Published: 22 November 2012

Abstract

Background

In this work, we propose a multilevel and multiparametric approach in order to model the growth and progression of oral squamous cell carcinoma (OSCC) after remission. OSCC constitutes the major neoplasm of the head and neck region, exhibiting a quite aggressive nature, often leading to unfavorable prognosis.

Methods

We formulate a Decision Support System assembling a multitude of heterogeneous data sources (clinical, imaging tissue and blood genomic), aiming to capture all manifestations of the disease. Our primary aim is to identify the factors that dictate OSCC progression and subsequently predict potential relapses of the disease.
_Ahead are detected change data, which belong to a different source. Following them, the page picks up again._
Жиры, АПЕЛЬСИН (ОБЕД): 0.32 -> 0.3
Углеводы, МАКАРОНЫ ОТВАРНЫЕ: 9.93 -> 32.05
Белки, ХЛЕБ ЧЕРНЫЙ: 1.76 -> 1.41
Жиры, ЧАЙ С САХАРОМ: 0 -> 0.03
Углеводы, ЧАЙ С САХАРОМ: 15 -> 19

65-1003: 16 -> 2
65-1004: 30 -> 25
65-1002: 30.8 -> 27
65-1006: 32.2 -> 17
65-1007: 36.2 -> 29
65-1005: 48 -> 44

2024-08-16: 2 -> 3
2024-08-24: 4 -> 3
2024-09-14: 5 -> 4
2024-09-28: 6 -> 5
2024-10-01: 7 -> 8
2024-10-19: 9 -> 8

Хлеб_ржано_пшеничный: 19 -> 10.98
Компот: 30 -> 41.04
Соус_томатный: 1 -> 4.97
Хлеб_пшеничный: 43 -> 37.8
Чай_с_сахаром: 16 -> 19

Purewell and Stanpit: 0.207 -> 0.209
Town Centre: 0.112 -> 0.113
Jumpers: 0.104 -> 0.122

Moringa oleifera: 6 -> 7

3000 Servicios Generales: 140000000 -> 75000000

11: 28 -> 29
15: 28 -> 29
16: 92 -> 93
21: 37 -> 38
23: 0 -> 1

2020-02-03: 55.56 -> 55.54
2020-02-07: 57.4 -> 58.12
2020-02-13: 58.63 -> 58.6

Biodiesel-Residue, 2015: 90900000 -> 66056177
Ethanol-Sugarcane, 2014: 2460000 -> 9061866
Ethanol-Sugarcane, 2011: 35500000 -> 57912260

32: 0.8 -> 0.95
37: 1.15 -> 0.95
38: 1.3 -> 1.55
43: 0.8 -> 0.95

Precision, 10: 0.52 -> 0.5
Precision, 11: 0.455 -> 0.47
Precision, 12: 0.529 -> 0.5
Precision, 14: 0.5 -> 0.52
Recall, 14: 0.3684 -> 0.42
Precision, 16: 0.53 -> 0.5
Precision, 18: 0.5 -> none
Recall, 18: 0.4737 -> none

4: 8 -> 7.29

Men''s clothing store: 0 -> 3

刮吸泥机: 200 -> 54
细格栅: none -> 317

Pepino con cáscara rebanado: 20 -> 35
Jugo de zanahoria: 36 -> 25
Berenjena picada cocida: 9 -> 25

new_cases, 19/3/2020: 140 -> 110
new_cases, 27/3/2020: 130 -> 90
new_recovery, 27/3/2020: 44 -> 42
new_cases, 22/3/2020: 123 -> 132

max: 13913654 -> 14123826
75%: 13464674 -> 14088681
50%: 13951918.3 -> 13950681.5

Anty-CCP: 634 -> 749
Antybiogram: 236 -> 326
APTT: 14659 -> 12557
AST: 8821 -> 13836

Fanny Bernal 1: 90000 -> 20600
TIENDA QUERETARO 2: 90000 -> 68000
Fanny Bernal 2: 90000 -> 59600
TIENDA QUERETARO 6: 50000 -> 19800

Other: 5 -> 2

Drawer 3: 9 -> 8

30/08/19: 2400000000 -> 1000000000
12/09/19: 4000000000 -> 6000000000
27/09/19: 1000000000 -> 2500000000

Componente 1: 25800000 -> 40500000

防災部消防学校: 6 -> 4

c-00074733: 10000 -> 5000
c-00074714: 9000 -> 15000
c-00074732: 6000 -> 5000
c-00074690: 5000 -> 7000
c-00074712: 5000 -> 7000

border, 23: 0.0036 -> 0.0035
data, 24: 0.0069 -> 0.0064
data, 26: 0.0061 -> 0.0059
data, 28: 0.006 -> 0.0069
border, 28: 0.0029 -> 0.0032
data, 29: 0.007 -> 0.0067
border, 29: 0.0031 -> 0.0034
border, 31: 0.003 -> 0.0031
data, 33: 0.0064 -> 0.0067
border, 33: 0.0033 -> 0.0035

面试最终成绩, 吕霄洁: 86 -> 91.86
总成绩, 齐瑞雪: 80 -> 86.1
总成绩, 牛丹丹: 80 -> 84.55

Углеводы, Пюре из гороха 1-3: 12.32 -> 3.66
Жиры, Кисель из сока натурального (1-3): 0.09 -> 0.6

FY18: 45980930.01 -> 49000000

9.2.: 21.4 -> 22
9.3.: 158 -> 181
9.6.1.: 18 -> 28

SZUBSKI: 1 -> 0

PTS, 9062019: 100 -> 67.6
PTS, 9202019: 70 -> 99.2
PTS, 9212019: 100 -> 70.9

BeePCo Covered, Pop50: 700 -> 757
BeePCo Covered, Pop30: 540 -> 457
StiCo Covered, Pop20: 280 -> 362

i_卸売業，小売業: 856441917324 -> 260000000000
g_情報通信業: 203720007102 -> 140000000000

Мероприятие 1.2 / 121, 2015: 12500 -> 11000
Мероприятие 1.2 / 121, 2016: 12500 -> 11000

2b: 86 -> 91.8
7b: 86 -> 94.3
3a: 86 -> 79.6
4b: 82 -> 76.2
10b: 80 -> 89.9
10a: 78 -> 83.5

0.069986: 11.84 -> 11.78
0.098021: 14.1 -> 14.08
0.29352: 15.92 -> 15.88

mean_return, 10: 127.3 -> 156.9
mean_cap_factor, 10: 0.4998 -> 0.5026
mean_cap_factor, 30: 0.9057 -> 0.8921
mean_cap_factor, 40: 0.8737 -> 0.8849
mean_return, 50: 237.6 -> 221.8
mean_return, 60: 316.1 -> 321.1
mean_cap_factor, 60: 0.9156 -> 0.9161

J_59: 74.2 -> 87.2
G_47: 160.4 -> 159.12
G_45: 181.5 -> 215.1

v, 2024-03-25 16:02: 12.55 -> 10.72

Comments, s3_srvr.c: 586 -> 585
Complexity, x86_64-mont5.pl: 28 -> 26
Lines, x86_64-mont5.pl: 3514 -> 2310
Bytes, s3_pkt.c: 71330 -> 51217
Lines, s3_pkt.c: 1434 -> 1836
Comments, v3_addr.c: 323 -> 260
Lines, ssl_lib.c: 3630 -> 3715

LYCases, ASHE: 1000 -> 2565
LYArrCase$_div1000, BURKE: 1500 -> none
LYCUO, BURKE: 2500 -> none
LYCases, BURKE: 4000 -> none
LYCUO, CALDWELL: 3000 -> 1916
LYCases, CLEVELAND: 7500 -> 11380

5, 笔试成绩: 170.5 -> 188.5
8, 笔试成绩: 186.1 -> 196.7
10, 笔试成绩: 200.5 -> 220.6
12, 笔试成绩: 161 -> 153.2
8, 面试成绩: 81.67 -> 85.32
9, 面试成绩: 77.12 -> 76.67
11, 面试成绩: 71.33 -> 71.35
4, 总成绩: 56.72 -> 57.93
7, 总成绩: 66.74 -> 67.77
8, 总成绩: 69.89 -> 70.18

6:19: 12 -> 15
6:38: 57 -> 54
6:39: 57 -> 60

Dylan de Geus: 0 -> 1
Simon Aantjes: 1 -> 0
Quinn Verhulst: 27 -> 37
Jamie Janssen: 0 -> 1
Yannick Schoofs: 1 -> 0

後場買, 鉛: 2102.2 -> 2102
The discrimination potential of each source of data is initially explored separately, and afterwards the individual predictions are combined to yield a consensus decision achieving complete discrimination between patients with and without a disease relapse. Moreover, we collect and analyze gene expression data from circulating blood cells throughout the follow-up period in consecutive time-slices, in order to model the temporal dimension of the disease. For this purpose a Dynamic Bayesian Network (DBN) is employed which is able to capture in a transparent manner the underlying mechanism dictating the disease evolvement, and employ it for monitoring the status and prognosis of the patients after remission.

Results

By feeding as input to the DBN data from the baseline visit we achieve accuracy of 86%, which is further improved to complete discrimination when data from the first follow-up visit are also employed.

Conclusions

Knowing in advance the progression of the disease, i.e. identifying groups of patients with higher/lower risk of reoccurrence, we are able to determine the subsequent treatment protocol in a more personalized manner.